Material for this task Block Start

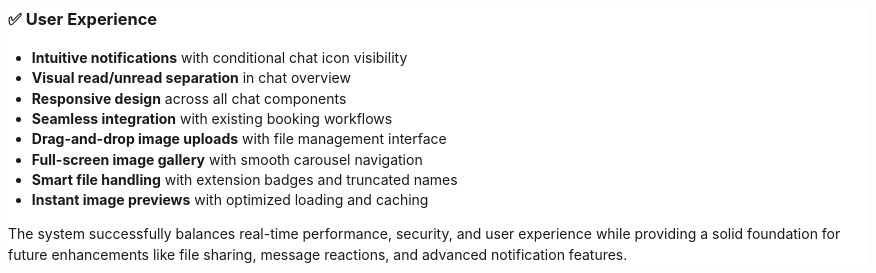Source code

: ### ✅ **User Experience**

- **Intuitive notifications** with conditional chat icon visibility
- **Visual read/unread separation** in chat overview
- **Responsive design** across all chat components
- **Seamless integration** with existing booking workflows
- **Drag-and-drop image uploads** with file management interface
- **Full-screen image gallery** with smooth carousel navigation
- **Smart file handling** with extension badges and truncated names
- **Instant image previews** with optimized loading and caching

The system successfully balances real-time performance, security, and user experience while providing a solid foundation for future enhancements like file sharing, message reactions, and advanced notification features.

Material for this task Block End

Rewrite the material with every "chat" replaced by "messaging" and all other text unchanged, leaving the pictures out.

Source code

: ### ✅ **User Experience**

- **Intuitive notifications** with conditional messaging icon visibility
- **Visual read/unread separation** in messaging overview
- **Responsive design** across all messaging components
- **Seamless integration** with existing booking workflows
- **Drag-and-drop image uploads** with file management interface
- **Full-screen image gallery** with smooth carousel navigation
- **Smart file handling** with extension badges and truncated names
- **Instant image previews** with optimized loading and caching

The system successfully balances real-time performance, security, and user experience while providing a solid foundation for future enhancements like file sharing, message reactions, and advanced notification features.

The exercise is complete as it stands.